▶ **What to do**:
A) In the Grade 2 science overview, what do students do in the last unit of the year?
B) Please carry the Grade 2 science overview forward from its final line, writing further text for the overview and not for the rows.

▶ **Selected extract**:
This is the year students start acting like scientists about the world around them. They ask questions they can actually test, like what happens when ice sits on the counter or which paper airplane flies farthest, then collect simple data to find the answer. Students notice patterns in plants, animals, weather, and materials, and they sketch or build models to show how something works. By spring, they can run a small experiment, record what they saw, and explain their thinking with evidence.

  • Asking questions
  • Simple experiments
  • Plants and animals
  • Weather patterns
  • Materials and matter
  • Building and testing
Source: New Hampshire New Hampshire College and Career Ready Standards
Year at a glance
How the year usually goes. Every school and district set their own curriculum, so treat this as a guide, not official pacing.
  1. 1

    Thinking like a scientist

    Students start the year asking questions about the world around them and learning to notice patterns. They sort objects, sketch what they see, and explain how they figured something out.

  2. 2

    Matter and how things move

    Students explore what different materials are made of and how they change when heated, cooled, bent, or mixed. They push and pull objects to see how forces make things move, stop, or stay put.

  3. 3

    Living things and habitats

    Students look at plants and animals and what each one needs to live. They notice how parents and babies are alike, and how living things depend on water, sunlight, and one another.

  4. 4

    Earth, sky, and weather

    Students track weather, watch the sky across the seasons, and look at how land and water shape the places people live. They talk about wind, rain, and storms, and how people prepare for them.

  5. 5

    Designing and building solutions

    Students wrap up the year acting like engineers. They pick a small problem, sketch ideas, build a simple model, test it, and make it better based on what happened.

Mastery Learning Standards
The required skills a student should display by the end of Grade 2.

▶ **Records provided**:
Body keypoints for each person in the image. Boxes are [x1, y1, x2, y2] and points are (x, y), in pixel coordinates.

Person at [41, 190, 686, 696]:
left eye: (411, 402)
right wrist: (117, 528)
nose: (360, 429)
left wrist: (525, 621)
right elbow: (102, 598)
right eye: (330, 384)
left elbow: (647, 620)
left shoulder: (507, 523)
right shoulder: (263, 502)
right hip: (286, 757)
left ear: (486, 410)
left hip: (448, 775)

* * *

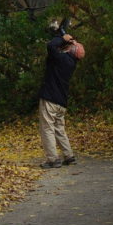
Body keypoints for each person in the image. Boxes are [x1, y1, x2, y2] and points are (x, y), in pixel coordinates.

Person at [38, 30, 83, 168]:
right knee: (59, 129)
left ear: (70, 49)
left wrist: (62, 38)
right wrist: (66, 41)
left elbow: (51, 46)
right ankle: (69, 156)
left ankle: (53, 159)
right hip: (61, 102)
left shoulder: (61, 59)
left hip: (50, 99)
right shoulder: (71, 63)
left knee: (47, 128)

▶ **Task-by-task results**:
A) They act like engineers: they pick a small problem, sketch ideas, build a simple model, test it, and make it better based on what happened.

B)
Science and Engineering Practices
  • Asking Questions and Defining Problems

    Students learn to turn their curiosity into testable questions: not just "why is the sky blue?" but "what happens to ice when we put it in sunlight?" They practice spotting problems that a real experiment or a built solution can actually answer.

  • Developing and Using Models

    Students draw pictures or diagrams to show how something in nature works or how a design solves a problem. The model helps them explain their thinking before they can test it.

  • Planning and Carrying Out Investigations

    Students plan a simple test, collect information from it, and use what they find to check whether their idea holds up.

  • Analyzing and Interpreting Data

    Students look at collected data, like a chart of rainy days or plant heights, and describe what the numbers or pictures show. They spot patterns, such as which result happened most or how something changed over time.

  • Mathematics and Computational Thinking

    Students use counting, measuring, or simple patterns to help explain what they observe in science. A ruler, a tally chart, or a number can make a scientific idea easier to understand and share.

  • Constructing Explanations

    Students look at what they observed or tested, then use that evidence to explain why something happened or figure out how to solve a problem.

  • Engaging in Argument from Evidence

    Students look at two possible explanations or solutions to a science problem, then use what they observed or tested to argue which one holds up better.

  • Communicating Information

    Students read and talk about science topics using books, pictures, and other sources. They share what they find with words, drawings, or charts.

Physical Science
  • Matter and Interactions

    Students sort, touch, and describe everyday materials to figure out what things are made of and why some materials behave differently from others.

  • Motion and Stability

    Students push, pull, and observe how objects start, stop, and change direction. They learn why a kicked ball slows down and why heavier objects are harder to move.

  • Students explore how energy shows up in different forms, like light, heat, and sound, and figure out how it moves from one place to another. Energy doesn't disappear; it just changes form.

  • Waves and Information

    Students explore how waves move energy from place to place, like ripples on water or sound traveling across a room. They also look at how waves carry information, the way a phone call or radio signal does.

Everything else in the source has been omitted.